Assujettir à la TVA en France l’activité de dropshipping

L’activité de dropshipping est une pratique commerciale consistant, pour un intermédiaire, à acheter un bien situé en territoire tiers et à le revendre en ligne en France sans jamais en disposer physiquement. D’un point de vue fiscal, cette pratique peut aboutir, en raison de l’absence du dropshipper absent du circuit logistique, à ce que la TVA perçue lors de l’importation en France soit assise sur la vente faite par le fournisseur au dropshipper et non sur la vente faite par le dropshipper au consommateur final situé en France. Cette situation aboutit à une absence d’imposition de la marge du dropshipper, laquelle peut être élevée, et alors même que cette marge est partie intégrante du prix acquitté par l’acquéreur final situé en France. Pour y remédier, la loi de finances pour 2024 prévoit que lorsque la base d’imposition de la taxe due à l’importation n’est pas égale à celle qui serait déterminée pour la vente à distance si elle était localisée en France, la personne qui réalise la vente doit être considérée comme redevable de la TVA due à l’importation. Le texte permet également de territorialiser en France certaines ventes à distance de biens importés actuellement territorialisées hors de l’Union Européenne.
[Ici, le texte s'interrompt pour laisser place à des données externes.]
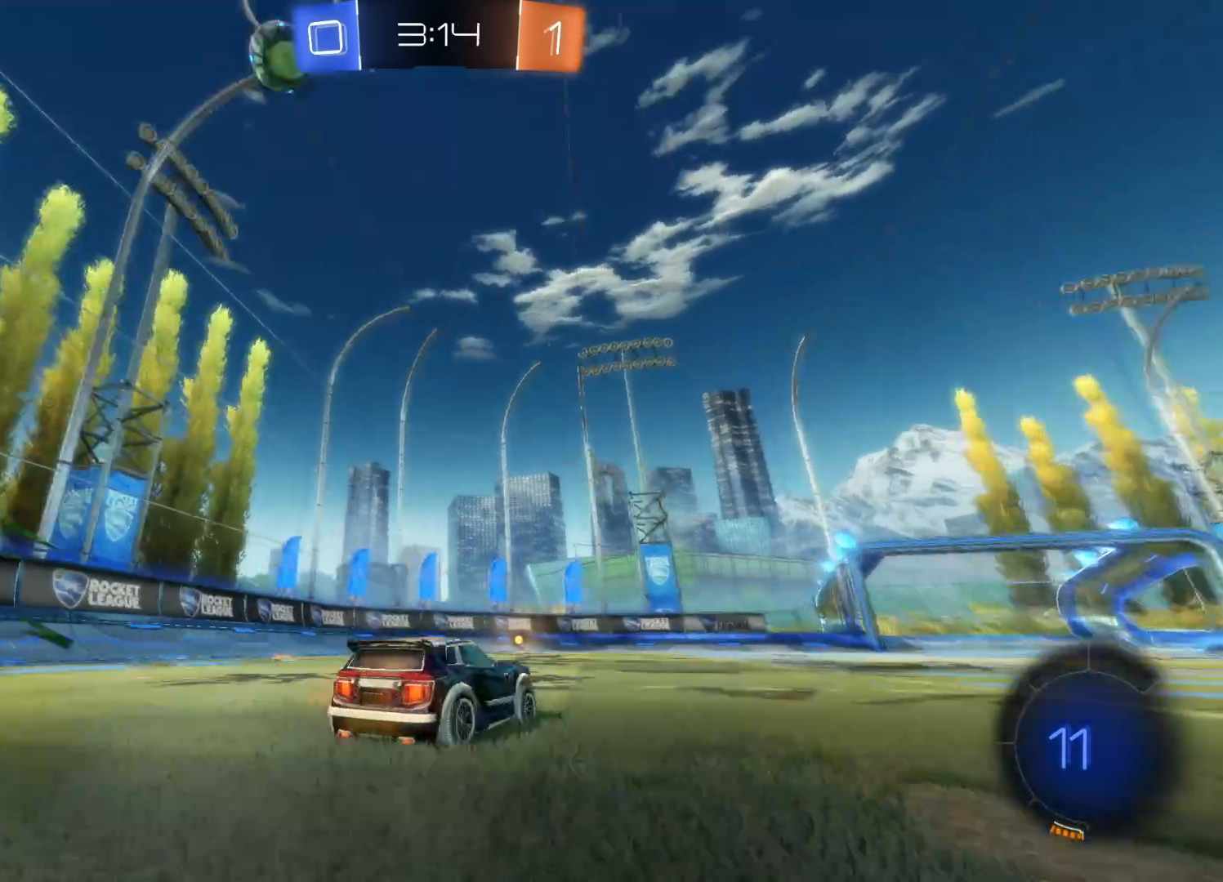
{"buttons": ["R2"], "left_stick": "center", "right_stick": "center", "events": [[66, "TRIANGLE", "up"], [300, "left_stick", "right"], [466, "left_stick", "center"]]}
Vers une évaluation efficace de la fraude fiscale : le top départ est lancé

Le Conseil d’évaluation des fraudes (CEF) a tenu sa première session le 10 octobre 2023. Cette entité dédiée à l’évaluation du montant des fraudes fiscales, sociales, douanières et aux aides publiques notamment écologiques a pour objectif de mieux documenter et appréhender ce phénomène et d’agir plus efficacement contre toutes les fraudes aux finances publiques. Le ministre délégué chargé des Comptes publics, Thomas Cazenave, a présidé cette première session du CEF, qui a réuni à Bercy une trentaine de participants : directeurs d’administrations, parlementaires, experts internationaux, représentants du monde académique et d’autorités indépendantes. À moyen terme, le CEF doit définir une méthode harmonisée et partagée d’évaluation pour connaître le montant de la fraude. Il s’agit d’amplifier les évaluations déjà effectuées et de mobiliser les meilleures pratiques mises en œuvre en France et à l’étranger pour disposer d’une meilleure évaluation du montant de la fraude. Il doit permettre d’appréhender les nouvelles pratiques et les phénomènes émergents de la fraude, notamment liés au développement du numérique. Le CEF devra permettre de mieux connaître ces nouveaux modes opératoires et d’en évaluer les effets. Enfin, il a pour objectif d’améliorer les leviers de lutte contre la fraude. À l’issue de la première séance, les participants ont notamment convenu d’actualiser les travaux disponibles sur la fraude à la TVA et d’avancer vers une évaluation de la fraude à l’impôt sur les sociétés et à l’impôt sur le revenu. Le Conseil se réunira tous les trois mois. Un bilan de ses travaux est prévu d’ici le mois de juin 2024.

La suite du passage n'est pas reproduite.